The restaurant’s first night was a smashing success for both of them. Lindon went home pleased. If he could manage to keep the Downside Up Vineyard at the forefront of people’s attentions, all of the money they’d begged, borrowed, or flat-out stolen could be repaid with interest, and their father’s dream would finally be realized.
If he could make the Sunny Side Restaurant succeed, he could keep Downside Up in people’s view long enough to reach their goals. So Sunny Side – and Liza – had to succeed. He could do that.
He made some phone calls. He didn’t really have any favors left to call in, but he could probably borrow from the interest a bit…
Sunny Side’s first week was amazingly successful, almost too much so. Liza found herself running constantly, on the phone constantly, in the kitchen constantly. “I need a clone,” she complained, three hours after closing Friday night, flopped against the deck railing. “Or an extra set of hands. I never imagined that it would be this busy our first week.”
The sommelier winced. “Is there anything I can do to help?”
“You’re doing a great job with the wine. I don’t suppose you know a back-up sous-chef, do you? Or someone who could clone me? Or another greens vendor?”
“God, if you know someone who can clone me, I’ll kiss you.”
The sommelier froze. He hadn’t thought about it before, but the idea of a kiss from Liza suddenly seemed like a very nice idea. “Unfortunately, that’s the one I don’t know. But I can get you a back-up greens vendor, and, if you’ll trust me in your kitchen, I’m a pretty good sous-chef myself. I’ll call my brother in to pour wine for you.”

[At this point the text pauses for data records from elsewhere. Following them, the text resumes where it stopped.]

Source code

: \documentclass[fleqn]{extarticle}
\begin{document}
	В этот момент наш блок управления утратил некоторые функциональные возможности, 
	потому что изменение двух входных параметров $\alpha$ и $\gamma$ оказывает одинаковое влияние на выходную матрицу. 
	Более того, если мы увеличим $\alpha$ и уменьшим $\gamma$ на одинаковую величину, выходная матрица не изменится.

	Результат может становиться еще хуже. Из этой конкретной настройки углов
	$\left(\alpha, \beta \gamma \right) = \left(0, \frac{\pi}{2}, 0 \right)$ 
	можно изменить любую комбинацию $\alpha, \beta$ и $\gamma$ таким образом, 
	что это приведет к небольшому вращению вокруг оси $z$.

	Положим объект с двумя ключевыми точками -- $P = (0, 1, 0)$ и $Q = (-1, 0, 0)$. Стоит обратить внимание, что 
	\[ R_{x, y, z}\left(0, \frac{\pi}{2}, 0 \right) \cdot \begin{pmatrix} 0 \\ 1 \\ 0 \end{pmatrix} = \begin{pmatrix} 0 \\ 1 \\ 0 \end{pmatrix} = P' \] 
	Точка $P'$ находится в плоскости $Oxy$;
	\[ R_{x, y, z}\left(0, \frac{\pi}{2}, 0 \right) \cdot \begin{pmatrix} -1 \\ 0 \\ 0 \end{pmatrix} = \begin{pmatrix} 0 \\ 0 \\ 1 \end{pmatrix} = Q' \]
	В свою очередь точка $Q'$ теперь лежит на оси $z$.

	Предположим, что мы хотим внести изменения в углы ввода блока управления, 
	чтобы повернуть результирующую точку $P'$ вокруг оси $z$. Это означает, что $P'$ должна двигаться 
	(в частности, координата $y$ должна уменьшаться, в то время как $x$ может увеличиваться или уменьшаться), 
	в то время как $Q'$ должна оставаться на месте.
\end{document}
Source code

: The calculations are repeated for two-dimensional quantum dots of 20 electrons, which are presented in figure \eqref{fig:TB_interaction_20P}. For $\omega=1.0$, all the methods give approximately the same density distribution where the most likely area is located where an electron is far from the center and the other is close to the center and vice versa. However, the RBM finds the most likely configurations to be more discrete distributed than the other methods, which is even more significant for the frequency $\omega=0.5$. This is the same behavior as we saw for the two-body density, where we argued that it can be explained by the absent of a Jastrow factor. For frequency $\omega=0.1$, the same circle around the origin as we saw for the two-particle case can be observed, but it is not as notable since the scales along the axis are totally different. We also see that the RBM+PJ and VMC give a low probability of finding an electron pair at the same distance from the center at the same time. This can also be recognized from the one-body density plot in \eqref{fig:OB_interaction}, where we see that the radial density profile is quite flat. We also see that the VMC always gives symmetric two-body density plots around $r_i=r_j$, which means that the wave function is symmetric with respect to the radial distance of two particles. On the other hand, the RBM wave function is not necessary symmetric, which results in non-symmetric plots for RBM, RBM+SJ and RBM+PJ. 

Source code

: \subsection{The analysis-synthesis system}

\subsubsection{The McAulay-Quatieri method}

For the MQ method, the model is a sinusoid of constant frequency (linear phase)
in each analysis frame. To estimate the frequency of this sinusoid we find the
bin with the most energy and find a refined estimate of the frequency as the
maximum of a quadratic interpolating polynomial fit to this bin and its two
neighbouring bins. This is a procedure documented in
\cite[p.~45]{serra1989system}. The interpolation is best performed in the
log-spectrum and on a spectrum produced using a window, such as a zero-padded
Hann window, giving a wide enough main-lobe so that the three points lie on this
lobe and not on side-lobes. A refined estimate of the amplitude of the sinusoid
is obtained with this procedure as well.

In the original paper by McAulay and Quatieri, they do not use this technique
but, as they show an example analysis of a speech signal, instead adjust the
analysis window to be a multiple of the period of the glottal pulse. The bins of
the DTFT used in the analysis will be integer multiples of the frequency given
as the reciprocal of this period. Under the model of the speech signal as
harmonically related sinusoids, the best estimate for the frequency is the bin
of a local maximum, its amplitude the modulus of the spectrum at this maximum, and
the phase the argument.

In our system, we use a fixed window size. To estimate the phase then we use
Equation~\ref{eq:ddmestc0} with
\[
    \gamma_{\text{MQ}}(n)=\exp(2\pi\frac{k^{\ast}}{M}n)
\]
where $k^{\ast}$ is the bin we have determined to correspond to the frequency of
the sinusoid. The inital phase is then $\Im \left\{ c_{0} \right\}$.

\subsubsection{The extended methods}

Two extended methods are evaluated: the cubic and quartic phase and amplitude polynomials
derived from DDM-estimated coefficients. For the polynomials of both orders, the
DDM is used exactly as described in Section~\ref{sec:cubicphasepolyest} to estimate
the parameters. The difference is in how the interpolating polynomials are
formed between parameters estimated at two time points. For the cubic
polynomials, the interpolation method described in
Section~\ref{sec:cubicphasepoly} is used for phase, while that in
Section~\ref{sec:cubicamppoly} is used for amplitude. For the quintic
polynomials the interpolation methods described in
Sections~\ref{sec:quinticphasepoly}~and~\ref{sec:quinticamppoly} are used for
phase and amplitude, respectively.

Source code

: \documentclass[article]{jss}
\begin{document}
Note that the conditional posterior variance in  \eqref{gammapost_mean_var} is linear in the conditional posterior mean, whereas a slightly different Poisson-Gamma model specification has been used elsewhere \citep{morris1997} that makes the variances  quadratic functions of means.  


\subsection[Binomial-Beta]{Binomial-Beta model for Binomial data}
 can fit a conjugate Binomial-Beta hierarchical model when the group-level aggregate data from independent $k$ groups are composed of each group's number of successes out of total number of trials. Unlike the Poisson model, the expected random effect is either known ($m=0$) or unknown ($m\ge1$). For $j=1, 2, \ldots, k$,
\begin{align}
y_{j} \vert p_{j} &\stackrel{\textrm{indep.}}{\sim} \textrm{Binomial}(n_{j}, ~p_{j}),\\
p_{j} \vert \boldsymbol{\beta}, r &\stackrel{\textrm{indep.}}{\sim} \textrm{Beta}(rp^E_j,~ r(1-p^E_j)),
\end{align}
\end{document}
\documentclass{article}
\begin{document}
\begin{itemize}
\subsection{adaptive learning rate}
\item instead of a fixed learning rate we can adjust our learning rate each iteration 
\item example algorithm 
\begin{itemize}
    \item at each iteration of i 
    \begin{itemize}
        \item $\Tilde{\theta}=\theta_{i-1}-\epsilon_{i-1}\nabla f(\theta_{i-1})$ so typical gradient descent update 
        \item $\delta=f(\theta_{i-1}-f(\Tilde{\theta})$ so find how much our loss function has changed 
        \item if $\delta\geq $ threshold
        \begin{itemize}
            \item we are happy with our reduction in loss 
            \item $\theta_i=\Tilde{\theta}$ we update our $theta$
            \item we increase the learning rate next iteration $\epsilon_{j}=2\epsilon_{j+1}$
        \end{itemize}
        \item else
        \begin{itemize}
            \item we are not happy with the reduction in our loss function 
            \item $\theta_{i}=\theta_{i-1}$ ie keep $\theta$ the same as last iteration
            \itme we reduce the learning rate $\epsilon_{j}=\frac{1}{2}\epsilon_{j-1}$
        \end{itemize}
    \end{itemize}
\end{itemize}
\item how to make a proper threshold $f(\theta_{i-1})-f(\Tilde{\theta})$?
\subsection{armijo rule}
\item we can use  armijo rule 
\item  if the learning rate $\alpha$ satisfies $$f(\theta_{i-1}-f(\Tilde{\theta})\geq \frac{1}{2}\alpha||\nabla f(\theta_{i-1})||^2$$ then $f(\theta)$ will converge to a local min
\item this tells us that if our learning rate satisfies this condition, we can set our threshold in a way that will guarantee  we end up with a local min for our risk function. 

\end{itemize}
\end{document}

She blinked at him. “You’d do that for me?”
“I would do more than that for you, Liza. I want Sunny Side to succeed as much as you do.” Maybe more. They were already beginning to get the orders they needed to pay back their debts. If this kept up, they’d actually get what they wanted.
And if Liza was happy… The sommelier blinked at the idea. Liza was blinking at him, too.
“You know,” she murmured, her words a little slurred from wine and exhaustion, “you have beautiful eyes.”
Now was not the time. He picked her up, lifting her easily. “You need some sleep… boss. We can talk about when I start cooking for you tomorrow.”
“And maybe that kiss.”
“And maybe that kiss.” And maybe something, one thing in his life not about their father’s dreams.